What you have to do
Produce as output only the lines below starting at the line with "right elbow: (219, 316)" and continuing through the line with "right ear: (169, 145)", each one exactly as written.

Data to use
================

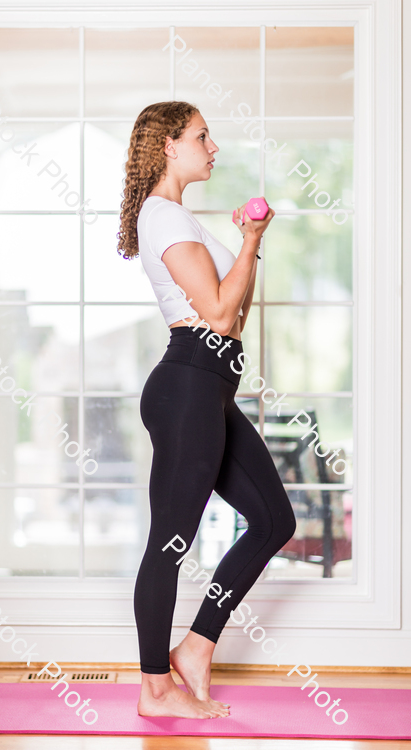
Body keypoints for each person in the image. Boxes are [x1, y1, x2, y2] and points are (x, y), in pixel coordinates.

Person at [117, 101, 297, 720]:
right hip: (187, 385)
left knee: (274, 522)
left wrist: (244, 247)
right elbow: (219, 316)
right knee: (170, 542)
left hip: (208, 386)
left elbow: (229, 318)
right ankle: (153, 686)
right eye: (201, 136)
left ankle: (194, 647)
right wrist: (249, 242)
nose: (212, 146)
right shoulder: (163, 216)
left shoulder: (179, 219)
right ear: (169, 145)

================

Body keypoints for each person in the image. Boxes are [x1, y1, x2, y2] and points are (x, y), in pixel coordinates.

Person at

================

Reply to the task
right elbow: (219, 316)
right knee: (170, 542)
left hip: (208, 386)
left elbow: (229, 318)
right ankle: (153, 686)
right eye: (201, 136)
left ankle: (194, 647)
right wrist: (249, 242)
nose: (212, 146)
right shoulder: (163, 216)
left shoulder: (179, 219)
right ear: (169, 145)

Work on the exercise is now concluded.